Good, we can help each other load a few!

Seems some of these are made of ply, trying to figure out before I head over there.


----------



## bondogaposis (Dec 18, 2011)

Depends how old they are, some newer ones are made out of particle board.


----------



## GR8HUNTER (Jun 13, 2016)

ours are RED OAK but dont think they are :<((((


----------



## jutsFL (Nov 1, 2018)

> You must be near me… These are right down the road from me, saw them on FB too.
> 
> - jutsFL
> 
> ...


Ya, from the looks of them I deemed them likely to be a maple veneer over who knows what. Had they looked like ANY form of joined boards id go scope them out for us. But even as close as I am, I'm feeling rather lazy now and gotta be up at 0500 for work…


----------



## ColonelTravis (Mar 19, 2013)

I would be some money (not a lot but definitely a little) that they are veneered. I've seen a few ads like this where I am and I've gone out there and they've always been veneered. I haven't seen solid wood pews except in very old churches. If they were solid wood, I highly doubt they'd be given away or else someone at the church would have snapped them up before they were advertised.


----------



## ArtMann (Mar 1, 2016)

I got a church pew from a guy as a trade for some CNC router work. It was made of solid glued up 1+ inch red oak. The wood was very high quality but I had to be careful with hidden metal fasteners.

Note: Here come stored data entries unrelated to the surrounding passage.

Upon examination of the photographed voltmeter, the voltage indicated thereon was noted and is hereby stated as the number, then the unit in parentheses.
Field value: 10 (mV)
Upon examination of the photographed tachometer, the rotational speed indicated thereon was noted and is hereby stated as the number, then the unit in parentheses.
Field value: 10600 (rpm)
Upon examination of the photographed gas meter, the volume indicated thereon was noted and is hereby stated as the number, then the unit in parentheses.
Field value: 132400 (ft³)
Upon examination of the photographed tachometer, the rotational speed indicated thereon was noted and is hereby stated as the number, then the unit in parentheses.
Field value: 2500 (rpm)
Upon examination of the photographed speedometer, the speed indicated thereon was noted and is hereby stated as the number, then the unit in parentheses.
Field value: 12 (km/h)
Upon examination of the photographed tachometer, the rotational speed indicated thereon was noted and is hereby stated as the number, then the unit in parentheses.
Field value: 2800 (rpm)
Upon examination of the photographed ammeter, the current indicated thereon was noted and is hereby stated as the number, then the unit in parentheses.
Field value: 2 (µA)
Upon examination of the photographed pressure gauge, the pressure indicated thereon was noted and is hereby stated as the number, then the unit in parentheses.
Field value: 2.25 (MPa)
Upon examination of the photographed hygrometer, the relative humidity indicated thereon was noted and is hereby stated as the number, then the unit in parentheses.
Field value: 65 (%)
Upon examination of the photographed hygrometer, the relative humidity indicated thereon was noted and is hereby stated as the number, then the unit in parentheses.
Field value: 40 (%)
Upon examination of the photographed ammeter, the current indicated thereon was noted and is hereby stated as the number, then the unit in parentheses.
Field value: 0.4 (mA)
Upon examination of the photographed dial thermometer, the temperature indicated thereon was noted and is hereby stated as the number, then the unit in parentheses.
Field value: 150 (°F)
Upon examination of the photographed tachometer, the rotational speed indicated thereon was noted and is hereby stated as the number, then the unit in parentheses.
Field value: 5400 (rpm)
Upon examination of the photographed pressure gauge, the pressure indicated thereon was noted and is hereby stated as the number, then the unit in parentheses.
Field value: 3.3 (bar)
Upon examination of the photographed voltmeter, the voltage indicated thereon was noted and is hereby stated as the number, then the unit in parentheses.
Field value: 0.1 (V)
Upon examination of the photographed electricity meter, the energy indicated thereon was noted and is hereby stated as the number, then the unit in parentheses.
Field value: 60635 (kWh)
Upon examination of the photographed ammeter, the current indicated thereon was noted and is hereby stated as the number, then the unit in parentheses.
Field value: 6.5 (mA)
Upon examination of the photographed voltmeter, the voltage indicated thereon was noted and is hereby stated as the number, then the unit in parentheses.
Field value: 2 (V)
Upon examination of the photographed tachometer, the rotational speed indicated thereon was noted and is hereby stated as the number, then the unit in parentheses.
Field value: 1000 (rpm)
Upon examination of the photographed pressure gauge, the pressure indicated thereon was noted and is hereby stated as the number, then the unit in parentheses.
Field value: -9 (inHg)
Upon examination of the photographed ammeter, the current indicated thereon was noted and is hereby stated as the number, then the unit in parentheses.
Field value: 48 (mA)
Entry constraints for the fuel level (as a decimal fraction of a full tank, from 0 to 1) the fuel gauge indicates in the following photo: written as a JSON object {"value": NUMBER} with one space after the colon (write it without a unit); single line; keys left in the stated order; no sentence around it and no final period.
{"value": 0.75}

I used it to make a riser for the front of another little church.


----------



## JCamp (Nov 22, 2016)

I've been to dozens of churches through the years and nearly all the pews were oak. The older ones seem to be more solid wood while the new ones (being in the last 40 or so years) seem to be oak ply.


----------



## JohnMcClure (Aug 24, 2016)

A friend recently scored one, man was it disappointing to see it was made of MDF. I'd love to get a really old good one.


----------



## Sawdust2012 (Sep 17, 2013)

The seem to be held together by chewing gum.


----------



## Gentile (Jun 3, 2013)

A buddy of mine and I refurbished 6 pews for a local Chapel that had been fire bombed. The ends are oak veneered particle board 3 layers of 3/4". The seats and the backs are oak vineered batten board. It was quite a challenge, the Padre wanted to save rhe seats and the backs. He wanted to use older ends, from a different set of pews, laminated oak. We had to adjust the older ends to fit the contours of the newer ends.
I hope that makes sense, I'm looking for pictures…


----------



## Poplarguy (Sep 13, 2018)

Thanks guys, I wound up passing on grabbing any of these, just seemed like they wouldn't be made of anything worthwhile. They look too new.


----------